20. A method as defined in claim 13, wherein rotating the bit comprises:
at least one of pumping fluid through the downhole motor and rotating the drill string from the surface.
21. A method as defined in claim 13, further comprising:
recovering hydrocarbons from the formation through the fluid permeable tubular.
23. A subterranean well system as defined in claim 22, wherein the bottom hole assembly comprises:
at least one of a positive displacement motor and a rotary steerable assembly.
24. A subterranean well system as defined in claim 22, wherein the bottom hole assembly comprises a positive displacement motor, and wherein an axial spacing between the bend and the bit face is less than 12 times the bit cutting diameter.
25. A subterranean well system as defined in claim 22, wherein the gauge section has an axial length of at least 75% of the bit cutting diameter.
26. A subterranean well system as defined in claim 22, wherein at least 50% of the axial length of the gauge section has the uniform diameter cylindrical bearing surface.
27. A subterranean well system as defined in claim 22, wherein the run-in diameter of the fluid permeable tubular requires less than 15% expansion downhole.
28. A subterranean well system as defined in claim 22, wherein the run-in diameter of the fluid permeable tubular requires less than 10% expansion downhole.
29. A subterranean well system as defined in claim 24, wherein the ratio of the run-in diameter to a wall thickness of the tubular member is expressed by the function:

D/T≧10+2.5*(i D−3)
where D is the run-in diameter and T is the wall thickness measured in inches.
# # # # #
### WHAT TO DO
a: Copy everything in the patent claims from "20. A method" down to "fluid permeable tubular.", changing "downhole motor" to "mud motor".
b: In the patent claims, what minimum axial length does claim 25 give for the gauge section?

### PROVIDED RECORDS
# # # # #
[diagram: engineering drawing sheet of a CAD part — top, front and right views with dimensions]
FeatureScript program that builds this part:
# # # # #
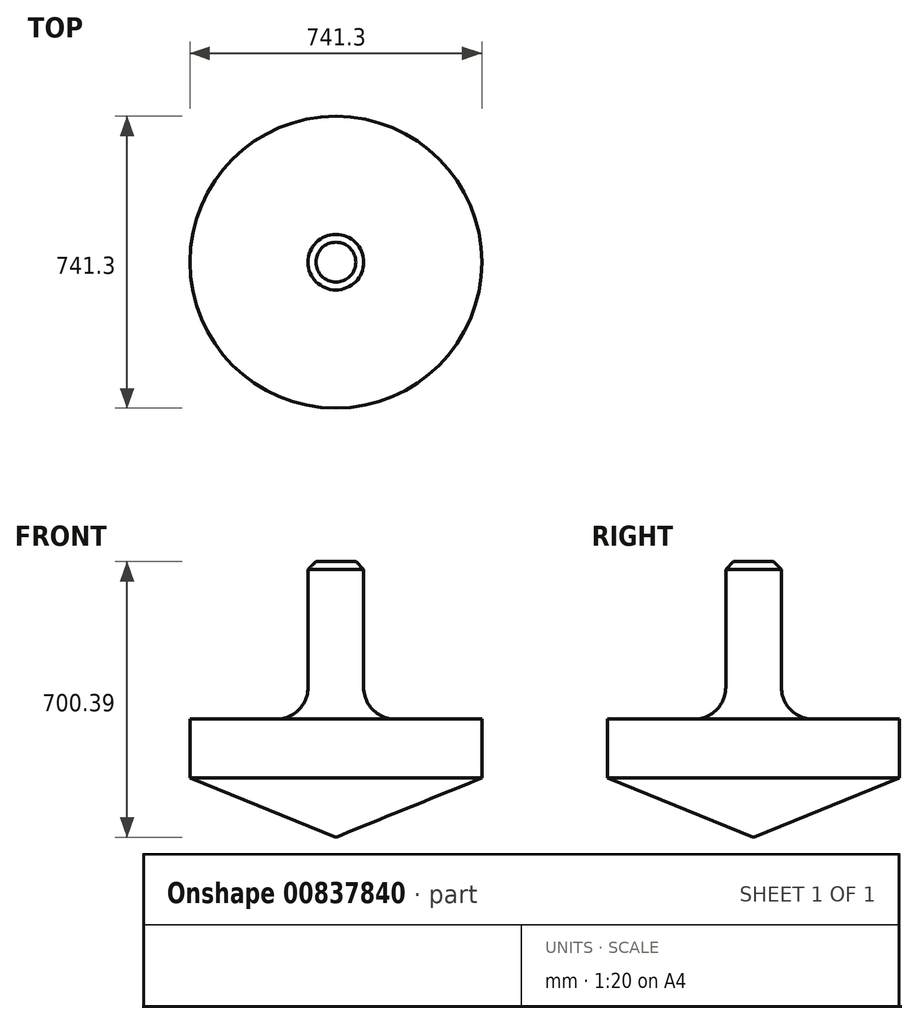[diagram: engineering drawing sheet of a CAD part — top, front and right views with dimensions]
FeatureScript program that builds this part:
# # # # #
### EXPECTED RESULTS
a:
20. A method as defined in claim 13, wherein rotating the bit comprises:
at least one of pumping fluid through the mud motor and rotating the drill string from the surface.
21. A method as defined in claim 13, further comprising:
recovering hydrocarbons from the formation through the fluid permeable tubular.

b: At least 75% of the bit cutting diameter.